A retrospective review was performed for patients undergoing TEVAR between 2001 and 2010. Aortic arch hybrid and abdominal debranching cases were excluded. Demographics, operative variables, and neurologic complications were examined. Stroke was defined as any new focal or global neurologic deficit lasting>24 hours with radiographic confirmation of acute intracranial pathology.

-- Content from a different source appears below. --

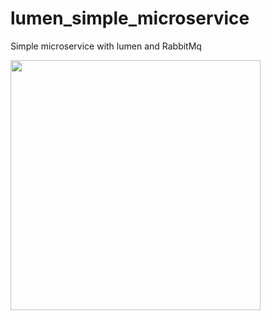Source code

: # lumen_simple_microservice
Simple microservice with lumen and RabbitMq

<img src="http://51.178.218.147:8080/flow.png" width="400"/>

Perioperative stroke occurred in 20 of 530 patients (3.8%) undergoing TEVAR. The cohort was 55% male and a mean age of 75.2±8.9 years (range, 57-90 years). Among patients with perioperative strokes, the indication for surgery was degenerative aneurysm in 14 (mean diameter, 6.8 cm), acute type B dissection in four, penetrating atherosclerotic aneurysm in one, and aortic transection in one. Cases were performed urgently or as an emergency in 60%. The proximal landing zone was zone 2 in 11 or zone 3 in nine. All strokes were embolic. The vascular distribution of stroke involved the anterior cerebral (AC) circulation in eight (zone 2, n=5) and the posterior cerebral (PC) circulation in 12 (zone 2, n=6). Laterality of cerebral infarction included five right-sided, eight left-sided, and seven bilateral strokes. Nine strokes were diagnosed<24 hours after operation. There was no difference in baseline demographics, aortic pathology, acuity, zone coverage, preoperative left subclavian artery revascularization, number of stents, or estimated blood loss between stroke groups based on vascular distribution. Independent risk factors for any perioperative stroke were chronic renal insufficiency (odds ratios [OR], 4.65; 95% confidence interval [CI], 1.22-17.7; P=.02) and history of prior stroke (OR, 4.92; 95% CI, 1.69-14.4; P=.004); the risk factor for AC stroke was prior stroke (OR, 7.67; 95% CI, 1.25-46.9; P=.03) and the risk factors for PC stroke were age (OR, 1.11; 95% CI, 1.00-1.23; P=.04), prior stroke (OR, 7.53; 95% CI, 1.78-31.8; P=.006), zone 2 coverage (OR, 6.11; 95% CI, 1.15-32.3; P=.03), and penetrating atherosclerotic ulcer (OR, 32.7; 95% CI, 1.33-807.2; P=.03). Overall in-hospital mortality was 20% (n=4), with those sustaining PC strokes observed to trend toward increased mortality (33% vs 0%; P=.12). Patients with AC strokes were more likely than those with PC strokes to achieve complete recovery of neurologic deficits before discharge (75% vs 17%; P=.02).


Perioperative stroke after TEVAR is primarily an embolic event. Although infrequent, stroke was associated with significant morbidity and death, particularly among those with strokes involving the PC circulation.